The very incongruities, anachronisms, contradictions, and impossible juxtapositions of A Midsummer Night's Dream, and the triumphant manner in which the poet reduces them to a harmony, are what more than anything else make this play a masterpiece. (Goddard, I 76)
The hunting party stumbles upon the youths. Theseus offers a "benign supposition" (Garber 223): "No doubt they rose up early to observe / The rite of May" (IV.i.132-133). They don't understand what has happened to affect "this gentle concord" (IV.i.143) -- probably just midsummer madness. Egeus' plans are foiled by the happy pairings of the couples, and he sputters in anger, but Demetrius seems reformed, and Theseus decides they'll hear more of this "anon" (IV.i.178). All are to return for a triple marriage ceremony. "Away with us to Athens. Three and three, / We'll hold a feast in great solemnity" (IV.i.184-185). The lovers are confused but happy. Demetrius, who is technically still under the spell, right?, asks the others, "Are you sure / That we are awake? It seems to me / That yet we sleep, we dream" (IV.i.192-194). But, "Does it make any difference at all who marries whom?" (Bloom 163).

Bottom "awakens." He thinks he is still in the middle of the rehearsal but gradually comes into possession of his faculties:

I have had a most rare vision. I have had a dream, past the wit of man to say what dream it was. Man is but an ass, if he go about t' expound this dream. Methought I was -- there is no man can tell what. Methought I was, and methought I had -- but man is but a patch'd fool, if he will offer to say what methought I had. The eye of man hath not heard, the ear of man hath not seen, man's hand is not able to taste, his tongue to conceive, nor his heart to report, what my dream was. I will get Peter Quince to write a ballet of this dream. It shall be called "Bottom's Dream," because it hath no bottom; and I will sing it in the latter end of a play, before the Duke. Peradventure, to make it the more gracious, I shall sing it at her death. (IV.i.204-219)

So what's this all about, eh? And who is the "her" at the end with no pronoun antecedent?

This includes a muddled misquotation of a Pauline letter (I Corinthians 2:9-10; check out the previous verse). More importantly, it is Bottom's sense in this speech that he has had an experience greater than he can comprehend "that makes this role not just for a fine comedian but for a great actor" (Wells 68). "For what Shakespeare has caught here in perfection is the original miracle of the Imagination, the awakening of spiritual life in the animal man" (Goddard, I 80), or "an apocalyptic, unfallen man, whose awakened senses fuse in a synesthetic unity" (Bloom 167; cf. Garber 232).
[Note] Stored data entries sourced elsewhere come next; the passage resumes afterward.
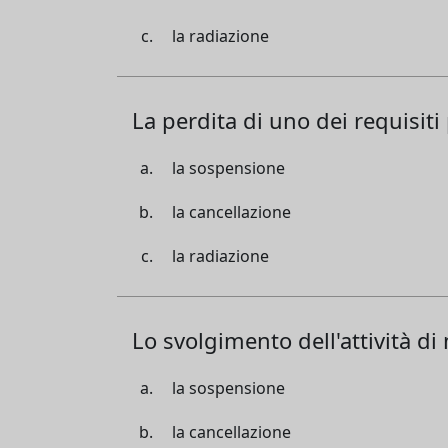
la radiazione
La perdita di uno dei requisit
la sospensione
la cancellazione
la radiazione
Lo svolgimento dell'attività d
la sospensione
la cancellazione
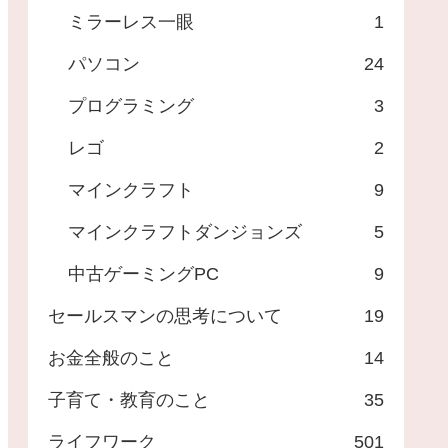
ミラーレス一眼
1
パソコン
24
プログラミング
3
レゴ
2
マインクラフト
9
マインクラフトダンジョンズ
5
中古ゲーミングPC
9
セールスマンの思考について
19
お金全般のこと
14
子育て・教育のこと
35
ライフワーク
501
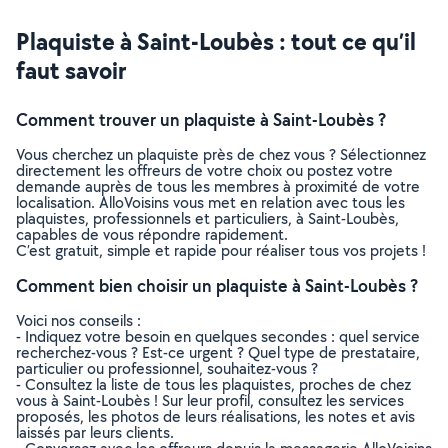
Plaquiste à Saint-Loubès : tout ce qu’il
faut savoir
Comment trouver un plaquiste à Saint-Loubès ?
Vous cherchez un plaquiste près de chez vous ? Sélectionnez
directement les offreurs de votre choix ou postez votre
demande auprès de tous les membres à proximité de votre
localisation. AlloVoisins vous met en relation avec tous les
plaquistes, professionnels et particuliers, à Saint-Loubès,
capables de vous répondre rapidement.
C’est gratuit, simple et rapide pour réaliser tous vos projets !
Comment bien choisir un plaquiste à Saint-Loubès ?
Voici nos conseils :
- Indiquez votre besoin en quelques secondes : quel service
recherchez-vous ? Est-ce urgent ? Quel type de prestataire,
particulier ou professionnel, souhaitez-vous ?
- Consultez la liste de tous les plaquistes, proches de chez
vous à Saint-Loubès ! Sur leur profil, consultez les services
proposés, les photos de leurs réalisations, les notes et avis
laissés par leurs clients.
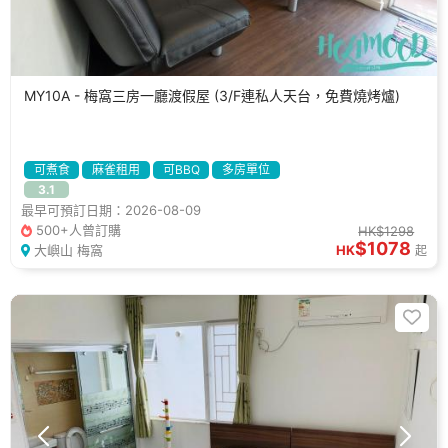
MY10A - 梅窩三房一廳渡假屋 (3/F連私人天台，免費燒烤爐)
可煮食
麻雀租用
可BBQ
多房單位
3.1
最早可預訂日期：2026-08-09
500+人曾訂購
HK$1298
$1078
大嶼山 梅窩
HK
起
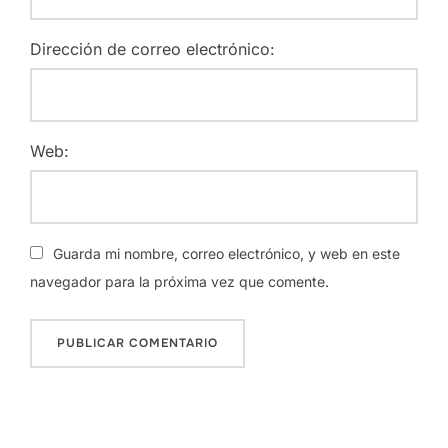
Dirección de correo electrónico:
Web:
Guarda mi nombre, correo electrónico, y web en este
navegador para la próxima vez que comente.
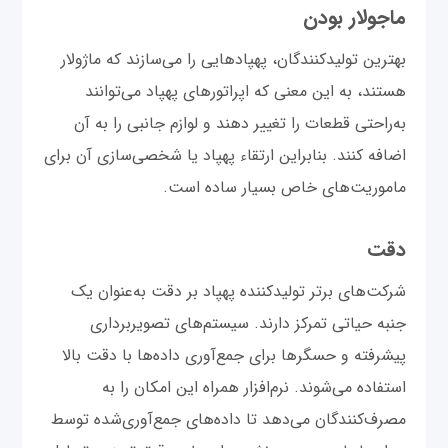
ماجولار بودن
بهترین تولیدکنندگان، پهپادهایی را می‌سازند که ماژولار
هستند، به این معنی که اپراتورهای پهپاد می‌توانند
به‌راحتی قطعات را تغییر دهند و لوازم جانبی را به آن
اضافه کنند. بنابراین ارتقاء پهپاد یا شخصی‌سازی آن برای
ماموریت‌های خاص بسیار ساده است.
دقت
شرکت‌های برتر تولیدکننده پهپاد بر دقت به‌عنوان یک
جنبه حیاتی تمرکز دارند. سیستم‌های تصویربرداری
پیشرفته و حسگرها برای جمع‌آوری داده‌ها با دقت بالا
استفاده می‌شوند. نرم‌افزار همراه این امکان را به
مصرف‌کنندگان می‌دهد تا داده‌های جمع‌آوری‌شده توسط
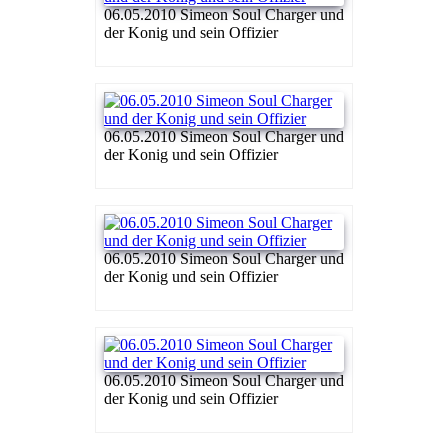
06.05.2010 Simeon Soul Charger und
der Konig und sein Offizier
06.05.2010 Simeon Soul Charger und
der Konig und sein Offizier
06.05.2010 Simeon Soul Charger und
der Konig und sein Offizier
06.05.2010 Simeon Soul Charger und
der Konig und sein Offizier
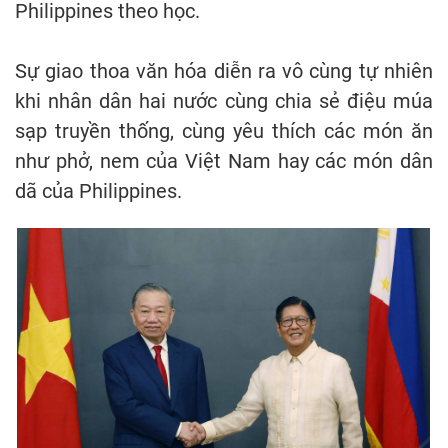
Philippines theo học.
Sự giao thoa văn hóa diễn ra vô cùng tự nhiên
khi nhân dân hai nước cùng chia sẻ điệu múa
sạp truyền thống, cùng yêu thích các món ăn
như phở, nem của Việt Nam hay các món dân
dã của Philippines.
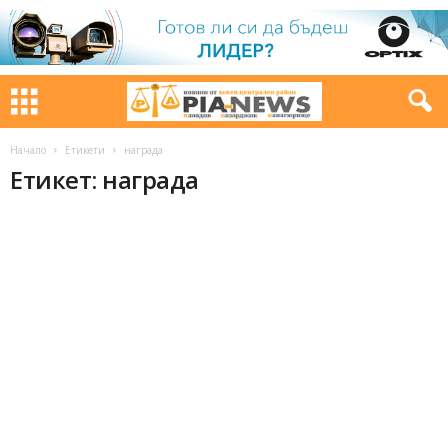
Начало
Етикети
награда
Етикет: награда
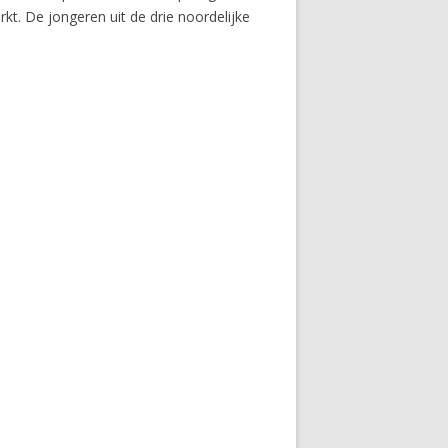
t. De jongeren uit de drie noordelijke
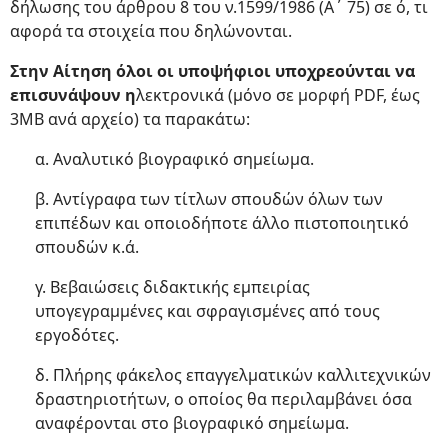
δήλωσης του άρθρου 8 του ν.1599/1986 (Α΄ 75) σε ό, τι
αφορά τα στοιχεία που δηλώνονται.
Στην Αίτηση όλοι οι υποψήφιοι υποχρεούνται να
επισυνάψουν η
λεκτρονικά (μόνο σε μορφή PDF, έως
3ΜΒ ανά αρχείο) τα παρακάτω:
α. Αναλυτικό βιογραφικό σημείωμα.
β. Αντίγραφα των τίτλων σπουδών όλων των
επιπέδων και οποιοδήποτε άλλο πιστοποιητικό
σπουδών κ.ά.
γ. Βεβαιώσεις διδακτικής εμπειρίας
υπογεγραμμένες και σφραγισμένες από τους
εργοδότες.
δ. Πλήρης φάκελος επαγγελματικών καλλιτεχνικών
δραστηριοτήτων, ο οποίος θα περιλαμβάνει όσα
αναφέρονται στο βιογραφικό σημείωμα.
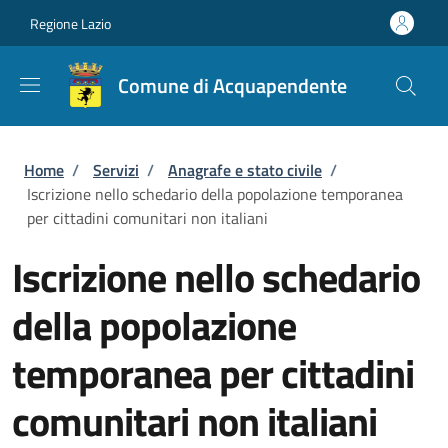
Salta al contenuto principale
Skip to footer content
Regione Lazio
Comune di Acquapendente
Briciole di pane
Home
/
Servizi
/
Anagrafe e stato civile
/
Iscrizione nello schedario della popolazione temporanea
per cittadini comunitari non italiani
Iscrizione nello schedario
della popolazione
temporanea per cittadini
comunitari non italiani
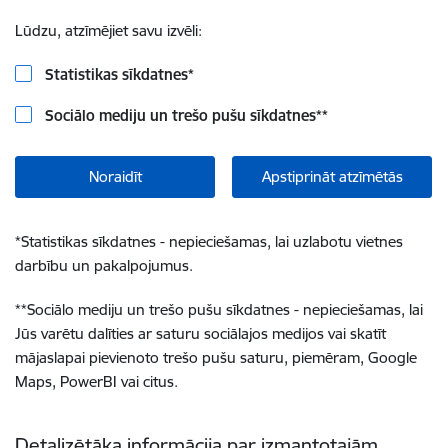
Lūdzu, atzīmējiet savu izvēli:
Statistikas sīkdatnes
*
Sociālo mediju un trešo pušu sīkdatnes
**
Noraidīt
Apstiprināt atzīmētās
*
Statistikas sīkdatnes - nepieciešamas, lai uzlabotu vietnes
darbību un pakalpojumus.
**
Sociālo mediju un trešo pušu sīkdatnes - nepieciešamas, lai
Jūs varētu dalīties ar saturu sociālajos medijos vai skatīt
mājaslapai pievienoto trešo pušu saturu, piemēram, Google
Maps, PowerBI vai citus.
Detalizētāka informācija par izmantotajām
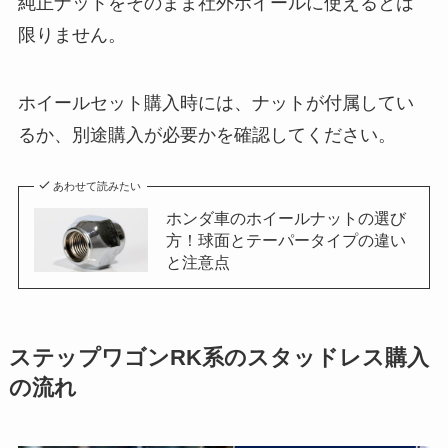
純正ナットをそのまま社外ホイールに使えるとは
限りません。
ホイールセット購入時には、ナットが付属してい
るか、別途購入が必要かを確認してください。
あわせて読みたい
ホンダ車のホイールナットの選び
方！球面とテーパータイプの違い
と注意点
ステップワゴンRK系のスタッドレス購入
の流れ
Truly, though, "De Vere's own rumored days of flirtations and privy chamber sighs shared with the queen of England in 1573 must have seemed, two decades later, as strange as A Midsummer Night's Dream's vision of a faerie queen tumbling in the hay with an ass" (Anderson 277).


With Bottom missing in action, the players mourn their lost opportunity. They eulogize their comrade, though Quince calls him "a very paramour for a sweet voice" (IV.ii.11-12). Flute corrects him: "You must say 'paragon.' A paramour is (God bless us!) a thing of naught" (IV.ii.13-14). But Bottom finally does return: "Masters, I am to discourse wonders; but ask me not what; for if I tell you, I am no true Athenian" (IV.ii.30-31) -- so secrecy about having an affair with the Fairy Queen = state loyalty. Bottom brings good news: "our play is preferr'd" (IV.ii.39). He advises: "eat no onions nor garlic, for we are to utter sweet breath; and I do not doubt but to hear them say, it is a sweet comedy" (IV.ii.42-44).